── Passage to read ──

Case Study: Fire Rated Glass Helps SFPUC Building Achieve LEED Platinum. The new SFPUC building is dubbed the “greenest building in North America.” The multi-story fire rated glass stairwell from SAFTI FIRST helped.
Architect: KMD Architects
General Contractor: Webcor Builders
Glazing Contractor: Progress Glass
Products used: SuperLite II-XL 120 in GPX Architectural Series Wall Framing and SuperLite II-XL 90 in GPX Builders Series Temperature Rise Door by SAFTI FIRST
The new San Francisco Public Utilities Commission Headquarters combines maximum daylighting and fire safety with a multi-story, fire rated glass stairwell from SAFTI FIRST.
SAFTI FIRST, leading USA-manufacturer of fire rated glass and framing systems, is proud to supply the fire rated glass and framing in the new San Francisco Public Utilities Commission Headquarters.

───
── Record excerpts ──

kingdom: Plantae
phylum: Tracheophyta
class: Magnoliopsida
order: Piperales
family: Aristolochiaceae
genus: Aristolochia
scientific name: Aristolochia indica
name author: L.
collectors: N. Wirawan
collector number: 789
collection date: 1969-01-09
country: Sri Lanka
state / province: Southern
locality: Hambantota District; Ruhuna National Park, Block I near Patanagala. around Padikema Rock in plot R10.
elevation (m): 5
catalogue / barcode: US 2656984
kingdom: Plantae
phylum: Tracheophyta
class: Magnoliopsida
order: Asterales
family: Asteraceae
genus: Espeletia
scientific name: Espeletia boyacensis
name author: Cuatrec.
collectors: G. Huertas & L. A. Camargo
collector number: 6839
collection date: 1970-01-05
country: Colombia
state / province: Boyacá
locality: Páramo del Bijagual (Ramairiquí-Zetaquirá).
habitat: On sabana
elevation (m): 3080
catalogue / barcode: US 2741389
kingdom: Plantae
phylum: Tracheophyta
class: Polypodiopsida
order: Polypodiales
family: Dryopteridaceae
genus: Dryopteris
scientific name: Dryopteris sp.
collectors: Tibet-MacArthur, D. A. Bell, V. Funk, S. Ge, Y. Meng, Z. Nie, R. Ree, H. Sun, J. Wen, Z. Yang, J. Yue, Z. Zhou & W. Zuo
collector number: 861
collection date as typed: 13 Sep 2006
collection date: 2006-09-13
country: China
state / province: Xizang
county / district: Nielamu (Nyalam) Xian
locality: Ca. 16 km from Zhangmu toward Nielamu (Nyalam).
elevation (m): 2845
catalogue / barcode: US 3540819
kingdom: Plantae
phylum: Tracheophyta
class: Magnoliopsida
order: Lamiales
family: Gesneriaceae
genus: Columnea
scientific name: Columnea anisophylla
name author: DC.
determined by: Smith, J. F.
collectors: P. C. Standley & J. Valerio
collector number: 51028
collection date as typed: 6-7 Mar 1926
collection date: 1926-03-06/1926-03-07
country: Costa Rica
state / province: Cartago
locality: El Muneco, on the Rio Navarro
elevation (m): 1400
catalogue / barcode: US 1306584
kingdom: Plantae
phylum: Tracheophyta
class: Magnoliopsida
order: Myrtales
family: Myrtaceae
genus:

───

Reproduce the full case study on fire rated glass in the SFPUC building, word for word.

Case Study: Fire Rated Glass Helps SFPUC Building Achieve LEED Platinum. The new SFPUC building is dubbed the “greenest building in North America.” The multi-story fire rated glass stairwell from SAFTI FIRST helped.
Architect: KMD Architects
General Contractor: Webcor Builders
Glazing Contractor: Progress Glass
Products used: SuperLite II-XL 120 in GPX Architectural Series Wall Framing and SuperLite II-XL 90 in GPX Builders Series Temperature Rise Door by SAFTI FIRST
The new San Francisco Public Utilities Commission Headquarters combines maximum daylighting and fire safety with a multi-story, fire rated glass stairwell from SAFTI FIRST.
SAFTI FIRST, leading USA-manufacturer of fire rated glass and framing systems, is proud to supply the fire rated glass and framing in the new San Francisco Public Utilities Commission Headquarters.